The private donations came from 20 to 30 individuals and corporations, Cecil said.
``Let me put it in perspective, this is only the 15th president of the entire university and only the third since the consolidated system was in place,'' Cecil said. ``What we wanted to do was introduce Mrs. Broad to the entire state and use telecommunications available through UNC-TV. When you're using technology, it just costs more money.''
The technology also fits well with Mrs. Broad's goal of reaching more state residents through television and computers for education.
It cost the state $107,258 for Hunt's inauguration in 1997, when he was sworn in on the steps of Broughton High School in Raleigh, and that figure didn't include private donations. Hunt's inaugural cost about $80,000 in 1993, according to the governor's office.
Things are more expensive and the cost includes items like an academic convocation that already was budgeted but was incorporated into the inauguration, Cecil said Tuesday.

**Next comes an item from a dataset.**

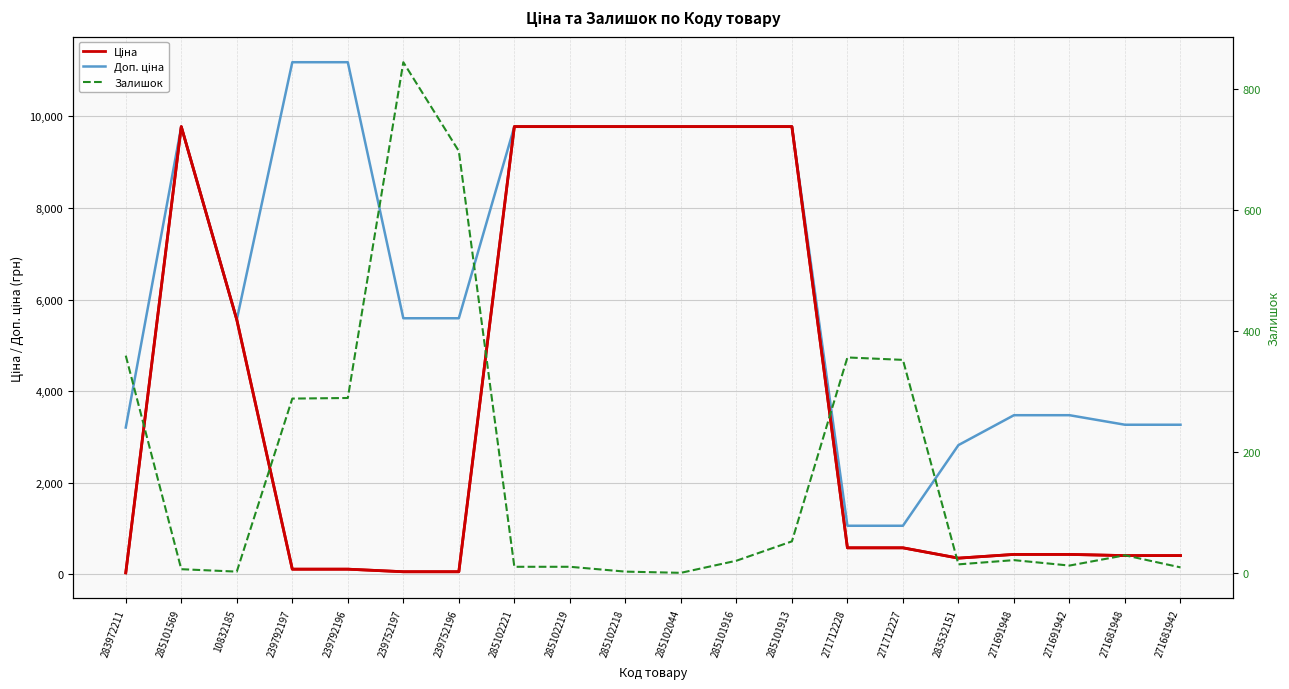

Rank the series at 283972211 from lowest to highest value.

Ціна, Залишок, Доп. ціна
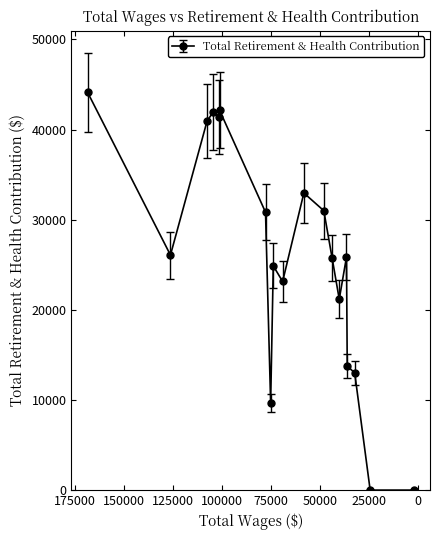

Which has a higher value, 2334.0 or 40269.0?

40269.0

Tonight's televised inauguration will appear on the UNC-TV network and be the centerpiece of parties on each of the 16 UNC campuses. It fits nicely with Mrs. Broad's goal of expanding educational opportunity through technology like television and computers, he said.
It also is the most expensive item at $146,200.
The costs didn't strike a happy chord with some state lawmakers.
``I find working with Molly Broad to be refreshing,'' said state Rep. Gene Arnold, chairman of the House subcommittee on education appropriations.
``She's entitled to her day in the sun, but I'm not sure the sun needs to be all that bright. If you can inaugurate a governor for $107,000, it would seem you could inaugurate the president of a university for the same amount of money,'' said Arnold, R-Nash.
State House Speaker Harold Brubaker, R-Randolph, called the costs ``way of out line.''
State Sen. Beverly Perdue, co-chairman of the Senate Appropriations Committee, said she supported Mrs. Broad's inaugural efforts and didn't know what such events should cost.
At an invitation-only dinner Tuesday, Mrs. Broad's former boss expressed admiration for Mrs. Broad's dedication to make higher education financially accountable - a trait he said more leaders need.
Barry Munitz, the former chancellor of the California State University system, where Broad served as vice chancellor, counseled North Carolina leaders to appreciate the new university president.
``You have the country's strongest, most insightful and courageous pillar of leadership in higher education,'' Munitz said. ``Look after her.'' From staff and wire reports.